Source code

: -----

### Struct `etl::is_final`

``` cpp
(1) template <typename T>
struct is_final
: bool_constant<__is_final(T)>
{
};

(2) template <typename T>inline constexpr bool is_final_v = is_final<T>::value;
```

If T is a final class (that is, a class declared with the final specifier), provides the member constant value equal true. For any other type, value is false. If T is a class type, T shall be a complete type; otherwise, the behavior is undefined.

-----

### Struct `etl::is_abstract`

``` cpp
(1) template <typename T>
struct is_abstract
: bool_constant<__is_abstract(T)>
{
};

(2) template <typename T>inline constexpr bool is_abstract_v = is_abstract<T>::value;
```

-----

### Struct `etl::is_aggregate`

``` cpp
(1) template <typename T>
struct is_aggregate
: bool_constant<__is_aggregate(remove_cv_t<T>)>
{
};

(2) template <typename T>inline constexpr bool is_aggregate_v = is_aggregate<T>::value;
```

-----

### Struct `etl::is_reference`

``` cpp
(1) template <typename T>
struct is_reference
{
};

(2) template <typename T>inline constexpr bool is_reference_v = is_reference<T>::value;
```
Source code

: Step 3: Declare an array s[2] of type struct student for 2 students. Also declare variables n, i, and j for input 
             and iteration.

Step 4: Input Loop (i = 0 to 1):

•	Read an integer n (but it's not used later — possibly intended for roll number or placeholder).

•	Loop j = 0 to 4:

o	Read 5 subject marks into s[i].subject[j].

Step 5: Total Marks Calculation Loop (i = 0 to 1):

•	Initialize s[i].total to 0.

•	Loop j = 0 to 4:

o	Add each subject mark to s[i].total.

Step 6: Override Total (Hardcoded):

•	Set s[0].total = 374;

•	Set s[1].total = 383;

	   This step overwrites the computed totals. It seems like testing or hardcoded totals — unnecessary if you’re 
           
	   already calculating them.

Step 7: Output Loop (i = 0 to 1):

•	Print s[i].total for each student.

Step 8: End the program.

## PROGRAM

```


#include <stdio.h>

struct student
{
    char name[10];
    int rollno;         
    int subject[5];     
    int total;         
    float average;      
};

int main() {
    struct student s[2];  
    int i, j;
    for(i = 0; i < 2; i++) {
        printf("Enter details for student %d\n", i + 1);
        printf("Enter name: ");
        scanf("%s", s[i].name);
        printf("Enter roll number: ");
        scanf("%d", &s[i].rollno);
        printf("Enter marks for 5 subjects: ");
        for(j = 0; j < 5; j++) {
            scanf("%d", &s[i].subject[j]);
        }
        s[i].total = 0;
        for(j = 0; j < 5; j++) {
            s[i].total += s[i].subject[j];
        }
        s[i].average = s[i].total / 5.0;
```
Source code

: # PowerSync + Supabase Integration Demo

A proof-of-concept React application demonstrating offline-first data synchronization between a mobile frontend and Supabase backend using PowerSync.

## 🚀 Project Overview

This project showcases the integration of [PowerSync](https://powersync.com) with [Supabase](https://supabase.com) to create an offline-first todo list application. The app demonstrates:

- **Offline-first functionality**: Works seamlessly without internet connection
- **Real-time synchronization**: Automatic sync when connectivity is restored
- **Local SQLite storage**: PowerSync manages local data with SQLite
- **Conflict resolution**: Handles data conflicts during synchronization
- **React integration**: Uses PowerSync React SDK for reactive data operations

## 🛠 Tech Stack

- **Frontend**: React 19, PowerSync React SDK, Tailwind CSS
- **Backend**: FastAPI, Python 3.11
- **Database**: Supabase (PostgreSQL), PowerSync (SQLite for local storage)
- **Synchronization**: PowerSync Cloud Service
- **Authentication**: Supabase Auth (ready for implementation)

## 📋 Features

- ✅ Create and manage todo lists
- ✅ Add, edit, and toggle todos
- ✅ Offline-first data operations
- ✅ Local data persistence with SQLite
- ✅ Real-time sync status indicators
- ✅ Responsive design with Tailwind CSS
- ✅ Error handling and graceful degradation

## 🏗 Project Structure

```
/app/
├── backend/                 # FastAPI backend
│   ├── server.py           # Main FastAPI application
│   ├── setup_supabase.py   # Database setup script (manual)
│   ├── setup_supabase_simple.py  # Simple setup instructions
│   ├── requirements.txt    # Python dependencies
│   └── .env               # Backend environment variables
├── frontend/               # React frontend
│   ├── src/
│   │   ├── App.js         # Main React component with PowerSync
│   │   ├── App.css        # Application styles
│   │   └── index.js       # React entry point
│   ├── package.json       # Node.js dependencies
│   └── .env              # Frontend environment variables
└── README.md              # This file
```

+===+

Your goal:
Transcribe every record above exactly as it appears.

Reply:
Source code

: -----

### Struct `etl::is_final`

``` cpp
(1) template <typename T>
struct is_final
: bool_constant<__is_final(T)>
{
};

(2) template <typename T>inline constexpr bool is_final_v = is_final<T>::value;
```

If T is a final class (that is, a class declared with the final specifier), provides the member constant value equal true. For any other type, value is false. If T is a class type, T shall be a complete type; otherwise, the behavior is undefined.

-----

### Struct `etl::is_abstract`

``` cpp
(1) template <typename T>
struct is_abstract
: bool_constant<__is_abstract(T)>
{
};

(2) template <typename T>inline constexpr bool is_abstract_v = is_abstract<T>::value;
```

-----

### Struct `etl::is_aggregate`

``` cpp
(1) template <typename T>
struct is_aggregate
: bool_constant<__is_aggregate(remove_cv_t<T>)>
{
};

(2) template <typename T>inline constexpr bool is_aggregate_v = is_aggregate<T>::value;
```

-----

### Struct `etl::is_reference`

``` cpp
(1) template <typename T>
struct is_reference
{
};

(2) template <typename T>inline constexpr bool is_reference_v = is_reference<T>::value;
```
Source code

: Step 3: Declare an array s[2] of type struct student for 2 students. Also declare variables n, i, and j for input 
             and iteration.

Step 4: Input Loop (i = 0 to 1):

•	Read an integer n (but it's not used later — possibly intended for roll number or placeholder).

•	Loop j = 0 to 4:

o	Read 5 subject marks into s[i].subject[j].

Step 5: Total Marks Calculation Loop (i = 0 to 1):

•	Initialize s[i].total to 0.

•	Loop j = 0 to 4:

o	Add each subject mark to s[i].total.

Step 6: Override Total (Hardcoded):

•	Set s[0].total = 374;

•	Set s[1].total = 383;

	   This step overwrites the computed totals. It seems like testing or hardcoded totals — unnecessary if you’re 
           
	   already calculating them.

Step 7: Output Loop (i = 0 to 1):

•	Print s[i].total for each student.

Step 8: End the program.

## PROGRAM

```


#include <stdio.h>

struct student
{
    char name[10];
    int rollno;         
    int subject[5];     
    int total;         
    float average;      
};

int main() {
    struct student s[2];  
    int i, j;
    for(i = 0; i < 2; i++) {
        printf("Enter details for student %d\n", i + 1);
        printf("Enter name: ");
        scanf("%s", s[i].name);
        printf("Enter roll number: ");
        scanf("%d", &s[i].rollno);
        printf("Enter marks for 5 subjects: ");
        for(j = 0; j < 5; j++) {
            scanf("%d", &s[i].subject[j]);
        }
        s[i].total = 0;
        for(j = 0; j < 5; j++) {
            s[i].total += s[i].subject[j];
        }
        s[i].average = s[i].total / 5.0;
```
Source code

: # PowerSync + Supabase Integration Demo

A proof-of-concept React application demonstrating offline-first data synchronization between a mobile frontend and Supabase backend using PowerSync.

## 🚀 Project Overview

This project showcases the integration of [PowerSync](https://powersync.com) with [Supabase](https://supabase.com) to create an offline-first todo list application. The app demonstrates:

- **Offline-first functionality**: Works seamlessly without internet connection
- **Real-time synchronization**: Automatic sync when connectivity is restored
- **Local SQLite storage**: PowerSync manages local data with SQLite
- **Conflict resolution**: Handles data conflicts during synchronization
- **React integration**: Uses PowerSync React SDK for reactive data operations

## 🛠 Tech Stack

- **Frontend**: React 19, PowerSync React SDK, Tailwind CSS
- **Backend**: FastAPI, Python 3.11
- **Database**: Supabase (PostgreSQL), PowerSync (SQLite for local storage)
- **Synchronization**: PowerSync Cloud Service
- **Authentication**: Supabase Auth (ready for implementation)

## 📋 Features

- ✅ Create and manage todo lists
- ✅ Add, edit, and toggle todos
- ✅ Offline-first data operations
- ✅ Local data persistence with SQLite
- ✅ Real-time sync status indicators
- ✅ Responsive design with Tailwind CSS
- ✅ Error handling and graceful degradation

## 🏗 Project Structure

```
/app/
├── backend/                 # FastAPI backend
│   ├── server.py           # Main FastAPI application
│   ├── setup_supabase.py   # Database setup script (manual)
│   ├── setup_supabase_simple.py  # Simple setup instructions
│   ├── requirements.txt    # Python dependencies
│   └── .env               # Backend environment variables
├── frontend/               # React frontend
│   ├── src/
│   │   ├── App.js         # Main React component with PowerSync
│   │   ├── App.css        # Application styles
│   │   └── index.js       # React entry point
│   ├── package.json       # Node.js dependencies
│   └── .env              # Frontend environment variables
└── README.md              # This file
```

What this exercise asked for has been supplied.